Com. 6 janv. 2015, F-P+B, n° 13-21.305

Dans un arrêt du 6 janvier 2015, la chambre commerciale admet pour la première fois la présomption réfragable de la responsabilité solidaire d’une société-mère provenant du comportement anticoncurrentiel de sa filiale. 

Auparavant, la Cour de justice de l’Union européenne avait jugé, dans sa décision Akzo Nobel du 10 septembre 2009, qu’une société-mère est présumée exercer une influence déterminante sur sa filiale dès lors qu’elle détient la totalité ou la quasi-totalité de son capital. Par conséquent, en vertu d’une présomption réfragable, la société-mère est, selon la Cour, tenue solidairement du paiement des sanctions pécuniaires prononcées à l’encontre de la filiale ayant contrevenu au droit européen de la concurrence. Elle ne peut donc se soustraire à sa responsabilité en démontrant son absence de comportement frauduleux.

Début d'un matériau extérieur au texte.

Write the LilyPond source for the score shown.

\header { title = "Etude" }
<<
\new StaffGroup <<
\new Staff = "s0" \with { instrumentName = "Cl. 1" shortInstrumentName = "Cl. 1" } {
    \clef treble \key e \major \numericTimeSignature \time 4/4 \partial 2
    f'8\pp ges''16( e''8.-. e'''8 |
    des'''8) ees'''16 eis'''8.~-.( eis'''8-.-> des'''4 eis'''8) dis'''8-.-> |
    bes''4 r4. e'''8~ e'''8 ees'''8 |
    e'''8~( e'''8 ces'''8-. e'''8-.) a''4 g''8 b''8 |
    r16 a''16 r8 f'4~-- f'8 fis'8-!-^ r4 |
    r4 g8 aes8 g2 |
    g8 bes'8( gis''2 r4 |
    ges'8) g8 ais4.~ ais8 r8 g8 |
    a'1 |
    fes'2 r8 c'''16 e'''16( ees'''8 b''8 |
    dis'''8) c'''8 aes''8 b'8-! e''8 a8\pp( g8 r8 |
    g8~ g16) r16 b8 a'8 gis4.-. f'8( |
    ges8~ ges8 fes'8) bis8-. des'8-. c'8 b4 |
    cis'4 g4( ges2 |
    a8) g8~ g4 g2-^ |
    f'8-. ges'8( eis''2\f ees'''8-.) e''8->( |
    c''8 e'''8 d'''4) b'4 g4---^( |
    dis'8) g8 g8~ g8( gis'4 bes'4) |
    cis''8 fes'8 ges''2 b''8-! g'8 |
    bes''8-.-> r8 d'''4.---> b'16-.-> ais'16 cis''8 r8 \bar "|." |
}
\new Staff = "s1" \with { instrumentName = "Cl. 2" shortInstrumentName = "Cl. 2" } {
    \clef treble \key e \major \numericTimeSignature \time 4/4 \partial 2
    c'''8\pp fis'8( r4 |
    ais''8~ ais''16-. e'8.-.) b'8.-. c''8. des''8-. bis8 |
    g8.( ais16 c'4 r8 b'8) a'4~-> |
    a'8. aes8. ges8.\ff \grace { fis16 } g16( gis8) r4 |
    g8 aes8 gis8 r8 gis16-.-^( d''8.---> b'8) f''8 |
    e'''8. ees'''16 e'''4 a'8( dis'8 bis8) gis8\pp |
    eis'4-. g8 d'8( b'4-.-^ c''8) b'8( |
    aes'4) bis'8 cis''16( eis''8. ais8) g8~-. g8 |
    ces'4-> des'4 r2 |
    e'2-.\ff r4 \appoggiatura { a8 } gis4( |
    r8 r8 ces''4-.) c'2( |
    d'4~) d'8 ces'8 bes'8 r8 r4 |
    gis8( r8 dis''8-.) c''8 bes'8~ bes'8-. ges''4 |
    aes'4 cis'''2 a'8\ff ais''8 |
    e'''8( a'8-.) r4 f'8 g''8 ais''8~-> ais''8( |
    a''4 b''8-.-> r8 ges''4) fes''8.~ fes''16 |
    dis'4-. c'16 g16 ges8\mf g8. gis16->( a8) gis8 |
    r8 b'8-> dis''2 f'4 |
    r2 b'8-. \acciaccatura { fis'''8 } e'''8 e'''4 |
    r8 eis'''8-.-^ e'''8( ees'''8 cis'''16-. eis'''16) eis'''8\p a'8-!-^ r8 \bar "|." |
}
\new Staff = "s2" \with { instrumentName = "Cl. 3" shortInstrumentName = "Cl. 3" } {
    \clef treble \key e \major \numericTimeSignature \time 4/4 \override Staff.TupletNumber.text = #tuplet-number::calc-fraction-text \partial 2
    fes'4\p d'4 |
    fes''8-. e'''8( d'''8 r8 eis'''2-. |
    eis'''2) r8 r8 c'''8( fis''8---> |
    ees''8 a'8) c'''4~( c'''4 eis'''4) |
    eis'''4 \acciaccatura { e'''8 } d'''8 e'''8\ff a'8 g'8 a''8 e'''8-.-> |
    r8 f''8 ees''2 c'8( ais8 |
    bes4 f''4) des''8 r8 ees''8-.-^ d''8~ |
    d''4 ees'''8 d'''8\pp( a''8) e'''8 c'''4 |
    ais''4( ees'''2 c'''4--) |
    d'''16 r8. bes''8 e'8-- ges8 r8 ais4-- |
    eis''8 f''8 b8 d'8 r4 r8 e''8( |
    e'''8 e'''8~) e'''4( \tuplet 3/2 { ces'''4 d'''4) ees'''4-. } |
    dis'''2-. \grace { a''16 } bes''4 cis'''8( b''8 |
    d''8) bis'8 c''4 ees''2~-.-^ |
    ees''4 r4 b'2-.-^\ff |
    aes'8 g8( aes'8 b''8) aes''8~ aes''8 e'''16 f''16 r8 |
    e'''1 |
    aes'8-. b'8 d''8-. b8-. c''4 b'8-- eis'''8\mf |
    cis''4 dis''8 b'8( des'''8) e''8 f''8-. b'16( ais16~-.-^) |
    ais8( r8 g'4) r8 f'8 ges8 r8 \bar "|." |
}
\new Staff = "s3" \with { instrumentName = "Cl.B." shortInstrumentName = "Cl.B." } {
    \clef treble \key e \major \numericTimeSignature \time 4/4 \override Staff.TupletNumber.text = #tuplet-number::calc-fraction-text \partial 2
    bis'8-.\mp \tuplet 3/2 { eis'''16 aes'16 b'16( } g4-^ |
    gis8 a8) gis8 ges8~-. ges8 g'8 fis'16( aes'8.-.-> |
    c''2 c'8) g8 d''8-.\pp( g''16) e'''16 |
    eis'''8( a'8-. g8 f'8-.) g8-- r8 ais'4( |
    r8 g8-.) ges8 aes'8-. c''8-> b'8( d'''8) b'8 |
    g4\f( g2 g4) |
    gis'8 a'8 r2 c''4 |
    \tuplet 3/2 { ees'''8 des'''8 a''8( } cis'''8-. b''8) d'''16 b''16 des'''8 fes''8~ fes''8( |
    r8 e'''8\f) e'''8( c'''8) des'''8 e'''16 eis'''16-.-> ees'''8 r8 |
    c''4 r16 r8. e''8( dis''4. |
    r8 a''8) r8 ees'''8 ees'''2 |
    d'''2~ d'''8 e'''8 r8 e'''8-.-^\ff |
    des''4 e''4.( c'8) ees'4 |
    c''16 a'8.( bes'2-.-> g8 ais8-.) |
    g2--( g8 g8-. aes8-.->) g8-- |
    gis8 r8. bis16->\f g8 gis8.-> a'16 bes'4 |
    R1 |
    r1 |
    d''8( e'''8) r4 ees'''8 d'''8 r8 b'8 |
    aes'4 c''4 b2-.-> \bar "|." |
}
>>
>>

Lui emboîtant le pas, l’Autorité française de la concurrence s’est prononcée, le 9 décembre 2009, en faveur de la même présomption réfragable concernant la société Orange Caraïbe, détenue en totalité par Orange SA, contrôlée elle-même à 100 % puis à 99 % et enfin à nouveau à 100 % par France Télécom.

L’Autorité de la concurrence a considéré, dans sa décision de 2009, que la présomption réfragable de responsabilité de la société-mère reconnue par le droit européen de la concurrence devait s’appliquer à l’espèce, dans la mesure où elle sanctionne l’abus de domination de la société Orange Caraïbe en application des articles L. 420-2 du code de commerce et 102 du Traité sur le fonctionnement de l’Union européenne.

S’agissant de cette présomption de responsabilité de la société France Télécom, cette dernière a tenté, sans succès, de la renverser en essayant d’apporter la preuve de l’autonomie de sa filiale aussi bien devant l’Autorité de la concurrence que devant la cour d’appel de Paris et, enfin, devant la Cour de cassation. Pour renverser la présomption, la Haute juridiction considère que la société-mère doit prouver l’autonomie de sa filiale en apportant des éléments relatifs aux « liens économiques, organisationnels et juridiques » rapprochant les deux entités. La Cour de cassation relève que le fait pour la filiale d’avoir défini une stratégie commerciale liée aux spécificités du marché local ne permet pas de prouver l’autonomie de celle-ci, car les dirigeants et les stratèges de la filiale sont des membres de la société-mère. La Cour retient également qu’en matière de représentation, les deux sociétés se sont toujours présentées auprès des clients et des partenaires de la société Orange Caraïbe comme constituant un même groupe.